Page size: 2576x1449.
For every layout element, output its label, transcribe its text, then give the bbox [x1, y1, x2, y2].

--

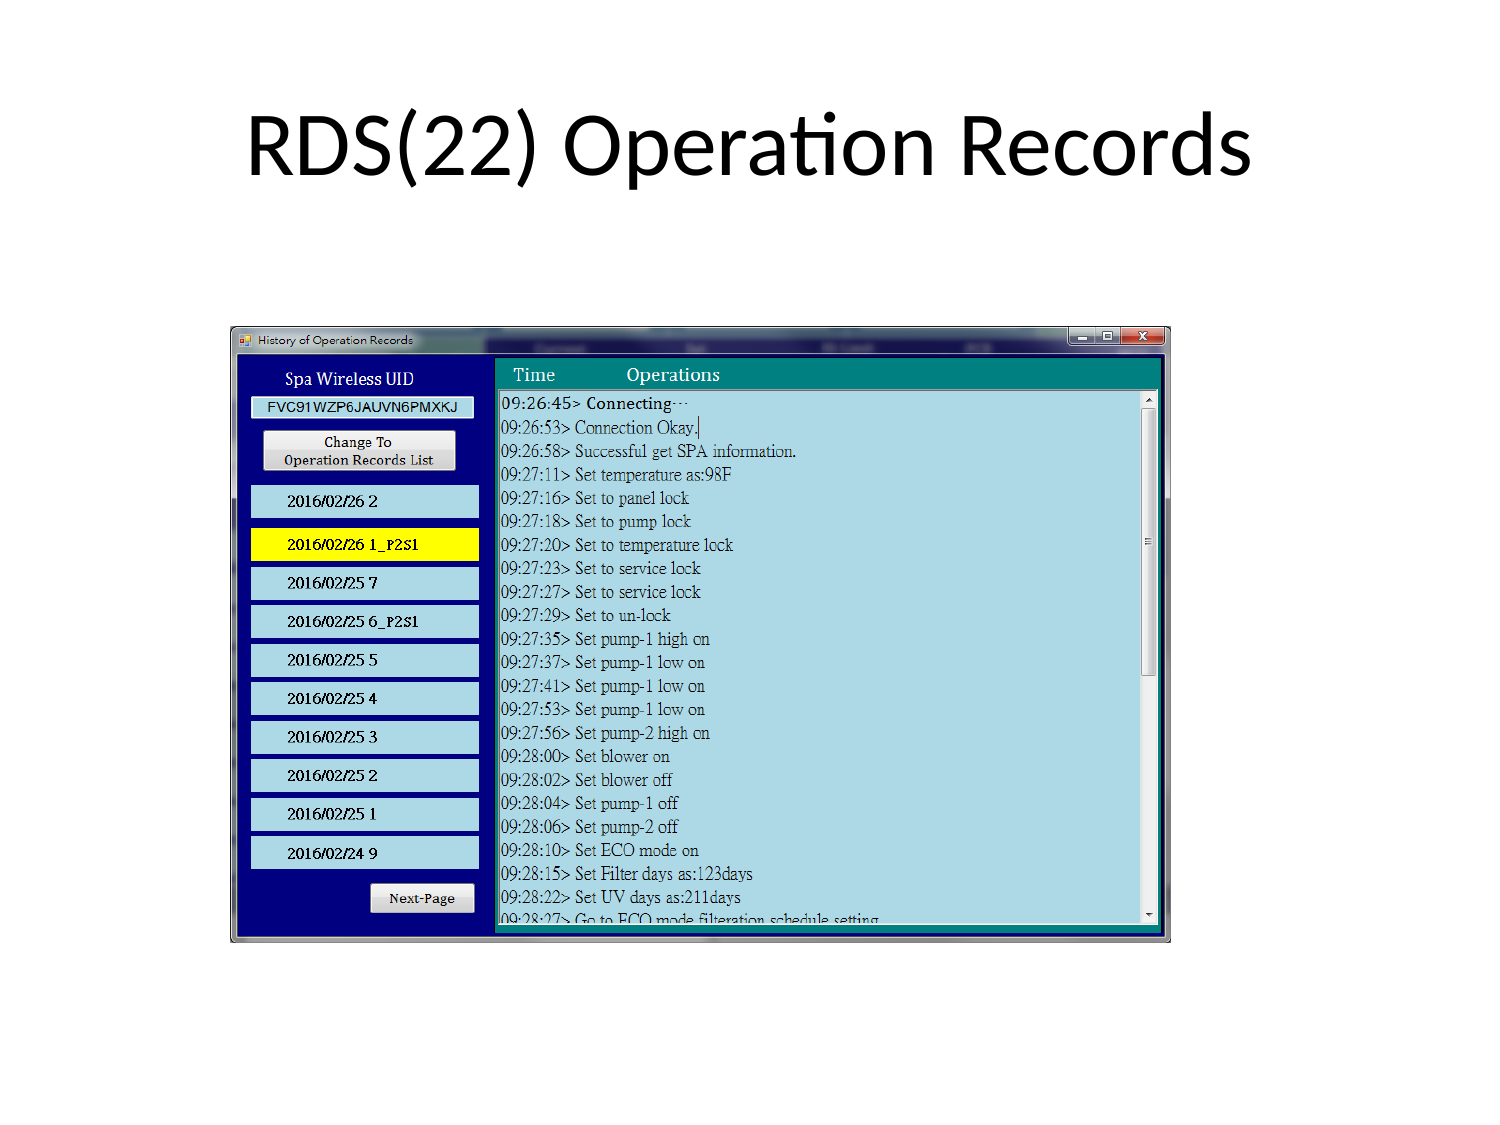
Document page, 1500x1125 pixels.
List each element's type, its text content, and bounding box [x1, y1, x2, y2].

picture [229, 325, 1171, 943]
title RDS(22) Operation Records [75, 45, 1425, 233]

• [EXERCISE]:
Where the line holding "Page size: 2576x1449." appears in the listing above, start reproducing exactly, and end with the line holding "For every layout".

• [SOLUTION TO THE EXERCISE]:
Page size: 2576x1449.
For every layout element, output its label, transcribe its text, then give the bbox [x1, y1, x2, y2].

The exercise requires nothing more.